Below is the code for the same

import cv2
import imutils
from imutils import face_utils
import dlib
import numpy as np
import webcolors


flag=0
detector = dlib.get_frontal_face_detector()
predictor = dlib.shape_predictor("shape_predictor_68_face_landmarks.dat")

img= cv2.imread('blue2.jpg')
img_rgb= cv2.cvtColor(img,cv2.COLOR_BGR2RGB)   #convert to RGB


#cap = cv2.VideoCapture(0)             #turns on the webcam

(left_Start, left_End) = face_utils.FACIAL_LANDMARKS_IDXS["left_eye"]            
#points for left eye and right eye
(right_Start, right_End) = face_utils.FACIAL_LANDMARKS_IDXS["right_eye"]

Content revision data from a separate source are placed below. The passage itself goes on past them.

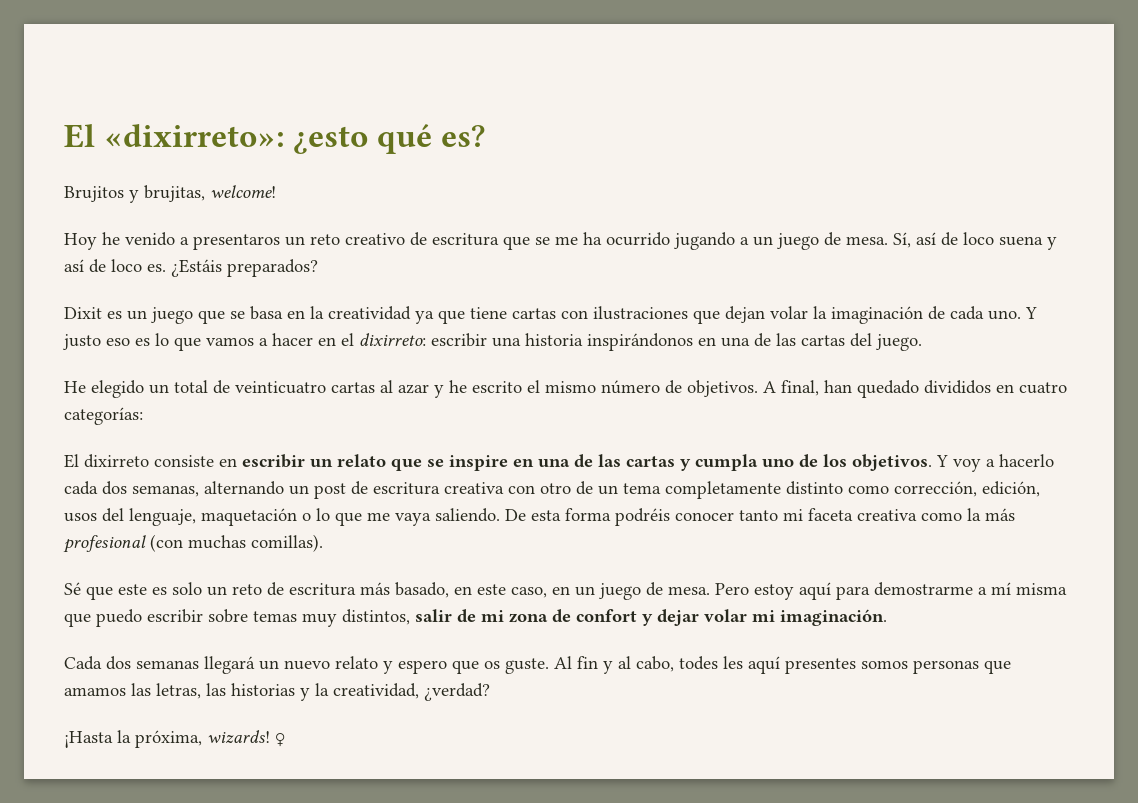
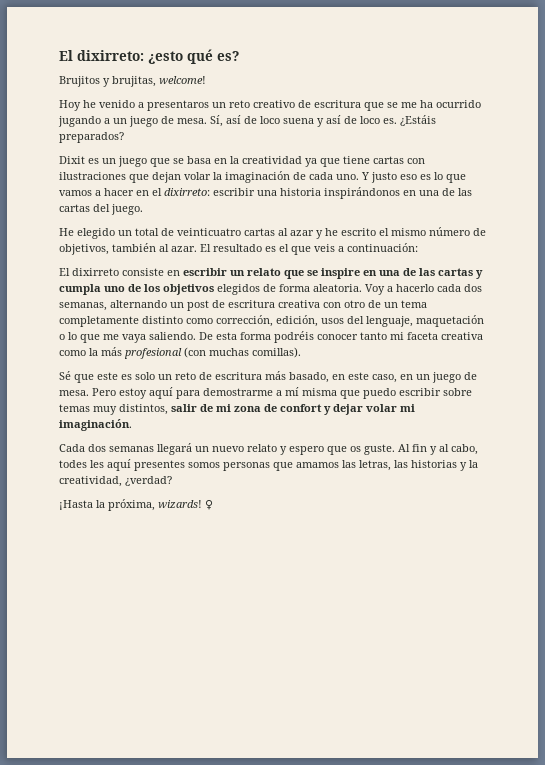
[64,124,286,148] El «dixirreto»: -> [59,50,144,61] El dixirreto:
[687,380,1067,398] [64,407,143,425] objetivos. A final, han quedado divididos en cuatro categorías: -> [59,243,418,255] objetivos, también al azar. El resultado es el que veis a continuación:
[852,454,981,472] objetivos. Y voy -> [163,284,385,295] objetivos elegidos de forma aleatoria. Voy

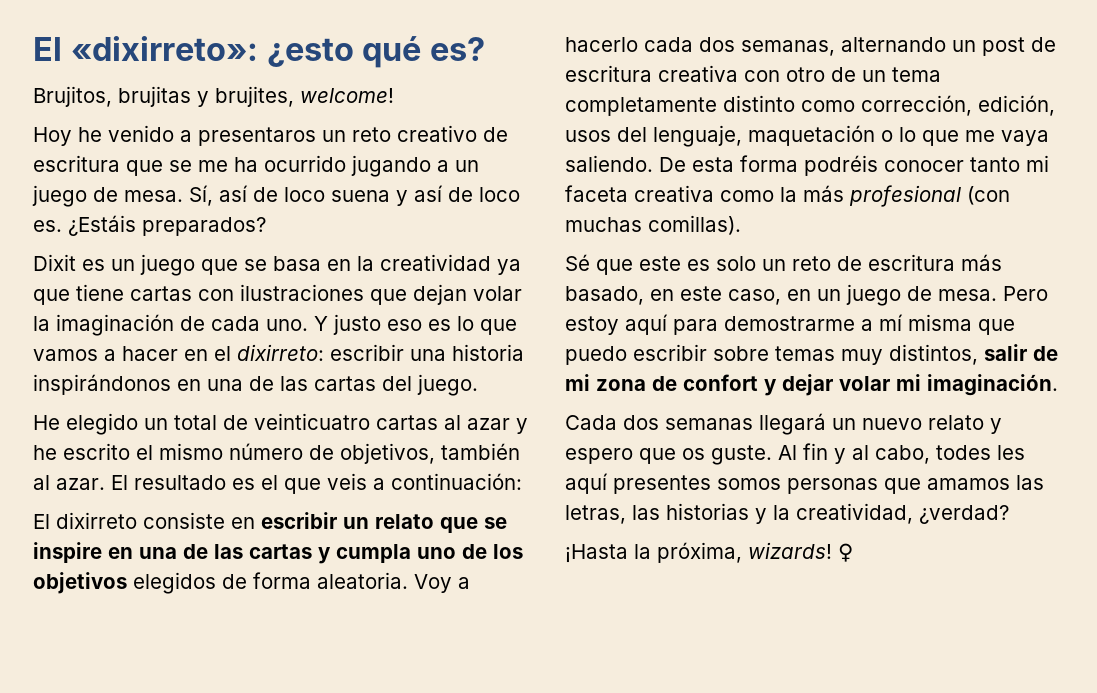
[59,50,144,61] El dixirreto: -> [33,36,258,61] El «dixirreto»:
[59,76,156,87] Brujitos y brujitas, -> [33,86,294,107] Brujitos, brujitas y brujites,

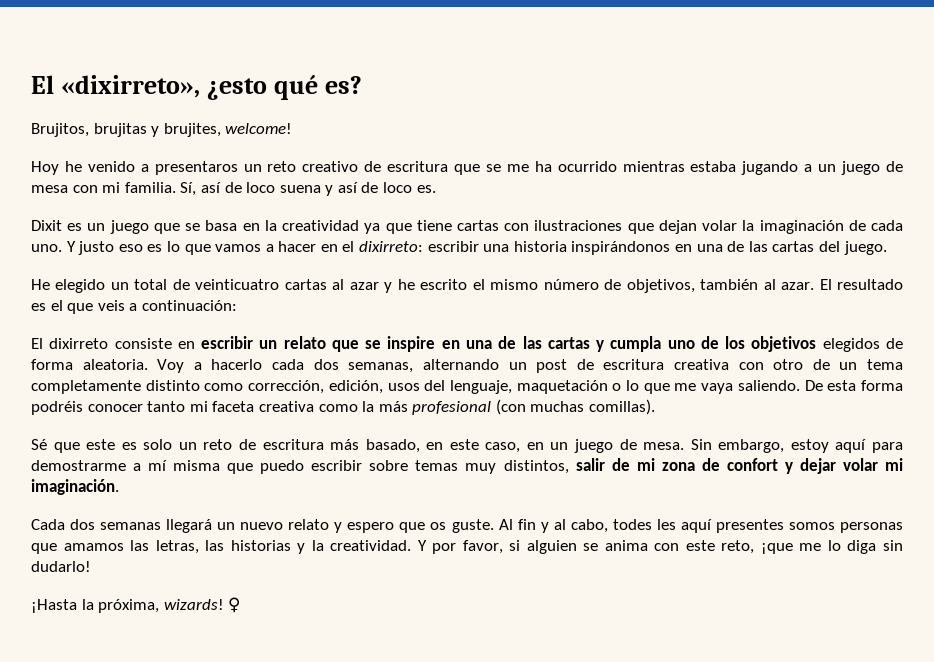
[33,36,258,61] El «dixirreto»: -> [31,75,200,98] El «dixirreto»,
(346, 163) none -> [622,161,737,172] mientras estaba
[124,190,183,202] mesa. -> [31,182,176,193] mesa con mi familia.
[68,215,266,236] ¿Estáis preparados? -> (436, 189) none
[1003,286,1048,301] Pero -> [690,439,785,453] Sin embargo,
[796,503,1009,524] creatividad, ¿verdad? -> [330,540,903,554] [31,561,91,572] creatividad. Y por favor, si alguien se anima con este reto, ¡que me lo diga sin dudarlo!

def find_color(requested_colour):             #finds the color name from RGB values
 
        min_colours = {}
        for name, key in webcolors.CSS3_HEX_TO_NAMES.items():
            r_c, g_c, b_c = webcolors.hex_to_rgb(name)
            rd = (r_c - requested_colour[0]) ** 2
            gd = (g_c - requested_colour[1]) ** 2
            bd = (b_c - requested_colour[2]) ** 2
            min_colours[(rd + gd + bd)] = key
            closest_name = min_colours[min(min_colours.keys())]
        return closest_name





#ret, frame=cap.read()
#frame = cv2.flip(frame, 1)

#cv2.imshow(winname='face',mat=frame)

gray = cv2.cvtColor(img_rgb, cv2.COLOR_RGB2GRAY)

# detect dlib face rectangles in the grayscale frame
dlib_faces = detector(gray, 0)


for face in dlib_faces:
    eyes = []                          # store 2 eyes

    # convert dlib rect to a bounding box
    (x,y,w,h) = face_utils.rect_to_bb(face)
    cv2.rectangle(img_rgb,(x,y),(x+w,y+h),(255,0,0),1)       #draws blue box over face 
 
    
    
    shape = predictor(gray, face)
    shape = face_utils.shape_to_np(shape)
    
    leftEye = shape[left_Start:left_End]               
    # indexes for left eye key points

    rightEye = shape[right_Start:right_End]
    
    eyes.append(leftEye)  # wrap in a list
    eyes.append(rightEye)
    
    for index, eye in enumerate(eyes):
        flag+=1
        left_side_eye = eye[0]  # left edge of eye
        right_side_eye = eye[3]  # right edge of eye
        top_side_eye = eye[1]  # top side of eye
        bottom_side_eye = eye[4]  # bottom side of eye

        # calculate height and width of dlib eye keypoints
        eye_width = right_side_eye[0] - left_side_eye[0]
        eye_height = bottom_side_eye[1] - top_side_eye[1]

        # create bounding box with buffer around keypoints
        eye_x1 = int(left_side_eye[0] - 0 * eye_width)  
        eye_x2 = int(right_side_eye[0] + 0 * eye_width)  

        eye_y1 = int(top_side_eye[1] - 1 * eye_height)
        eye_y2 = int(bottom_side_eye[1] + 0.75 * eye_height)

        # draw bounding box around eye roi
        
        #cv2.rectangle(img_rgb,(eye_x1, eye_y1), (eye_x2, eye_y2),(0,255,0),2) 
        
        
        roi_eye = img_rgb[eye_y1:eye_y2 ,eye_x1:eye_x2]     #  desired EYE Region(RGB)
        if flag==1:
            break
        
x=roi_eye.shape                                                        
row=x[0] 
col=x[1]
# this is the main part,                             
# where you pick RGB values from the area just below pupil
array1=roi_eye[row//2:(row//2)+1,int((col//3)+3):int((col//3))+6]         

array1=array1[0][2]
array1=tuple(array1)   #store it in tuple and pass this tuple to "find_color" Funtion
                                                        


print(find_color(array1))
        
        
        
        

        


cv2.imshow("frame",roi_eye)
cv2.waitKey(0)
cv2.destroyAllWindows()

    

Below are some examples.

Now this is the output of our code when the above image is given as the input: lightsteelblue

The output of our code when the above image is given as the input: saddlebrown

The output of our code when the above image is given as the input: sienna(shade of brown)

The output of our code when the above image is given as the input: darkgrey

So, you can see how close the results are to the actual eye color. This works pretty well with high-resolution images as I already mentioned.

PS: Correct me if am wrong, open to suggestions.